Counties such as Montezuma that have a large percentage of public lands have been receiving the Payment in Lieu of Taxes (PILT) since 1976. But this was the first year Congress didn’t initially earmark it for distribution. Congress corrected the situation by adding this year’s funding to the 2014 Farm Bill, which was signed by the president in February.
Without PILT funds, the county would have had to cut the budget across the board, according to county administrator Melissa Brunner.
The county expected to receive $164,243 this year, Brunner told The Cortez Journal in November. But the county will be receiving about $8,394 more, and it will go into the county’s general fund.
“It’s always nice to estimate lower and get more,” she said.
The payment is based on population and acres of public land within a county and then adjusted for other federal funds the county may receive like mineral leasing, according to Department of the Interior documents. The county has 479,944 acres of public land.

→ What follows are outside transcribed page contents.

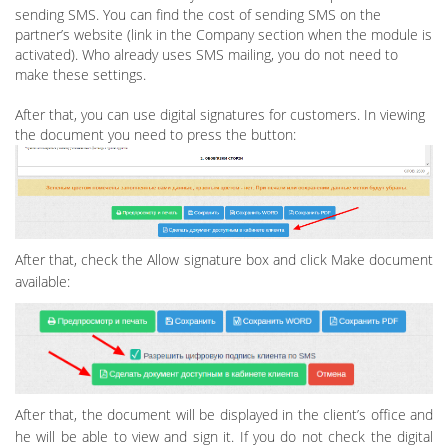
sending SMS. You can find the cost of sending SMS on the
partner’s website (link in the Company section when the module is
activated). Who already uses SMS mailing, you do not need to
make these settings.
After that, you can use digital signatures for customers. In viewing
the document you need to press the button:
After that, check the Allow signature box and click Make document
available:
After that, the document will be displayed in the client’s office and
he will be able to view and sign it. If you do not check the digital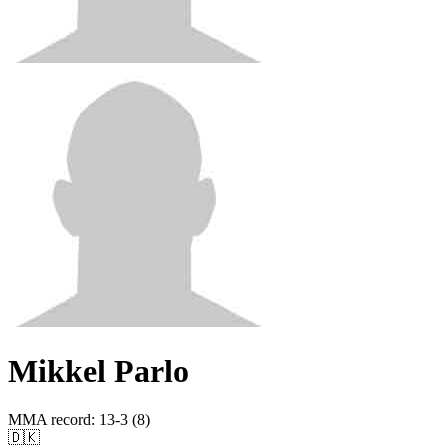
Mikkel Parlo
MMA record
:
13-3 (8)
🇩🇰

The payments in lieu of taxes haven’t been made permanent by legislation yet.
Rep. Scott Tipton, R-Cortez, worked to restore the funding this winter as part of the Western Caucus. He also said it’s a priority to make the funding permanent to help make sure county services, including law enforcement, can be sustained.
“When we have a problem, it is not the federal government that is the first responder,” Tipton said.
Sen. Mark Udall, D-Colo., and Rep. Ann Kirkpatrick, D-Ariz., introduced two bills in January that would make PILT permanent, but neither has passed committee votes.